One interesting outcome is that most people win most of the time. The side with more bodies usually wins, or the winning side quickly becomes more numerous as fair weather friends join and leave their respective teams. There can be multiple fronts, so 75% of the freeps might be at the lumber camp beating 25% of the creeps, with the reverse happening at the mine: both sides had a win, and most of the players on each side were part of that win.

Similarly, my kill count includes all the kills to which I have contributed, so I reached 500 kills before I had a dozen killing blows. I need to check my deed log to see how many really counted as “my” kills, rather than the many I accumulate via raids. Everyone should have a positive kill-death ratio.

It’s a positive-sum game. Everyone who plays gets a few wins, and wins accumulate while losses are wiped away at the rez circle. Most people seem to have a good time, or at least I do.

: Zubon

4 thoughts on “PvMP”

  1. Very nice write-up.

    As I’m currently playing LoTRO, and never did the creep thing back at launch, I’ll certainly have to give it a shot now. I hope my experience is similar to yours, sounds like a really good time.

  2. I only gave it a passing glance, now I’ll need to invest more time to see if I misjudged.

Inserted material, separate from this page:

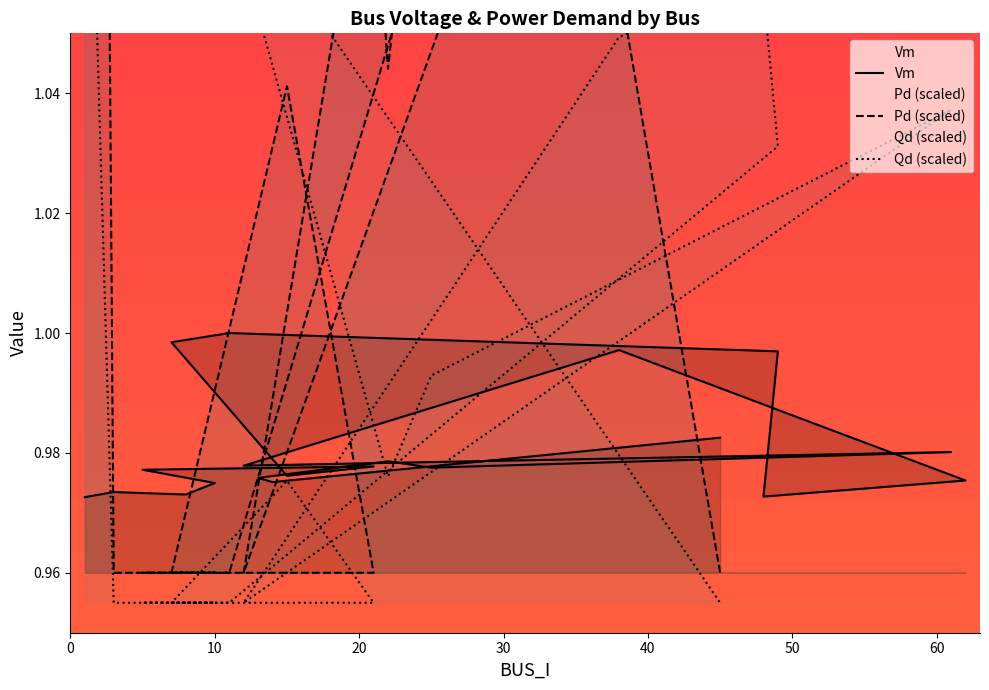

How many data points in Qd are less than 1?

9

  3. Of course, tonight was lousy and I’m considering taking time off PvMP. :p We had freeps who fought extremely defensively and creeps who would not work as a group. It is very frustrating being left alone because not even the raid leader followed the call to move. That crowd control gets really annoying when you are standing there stunned. I have a +evade power, but it lasts 30 seconds, and they only need to land one 35 second daze for me to stand there waiting for death to eventually come.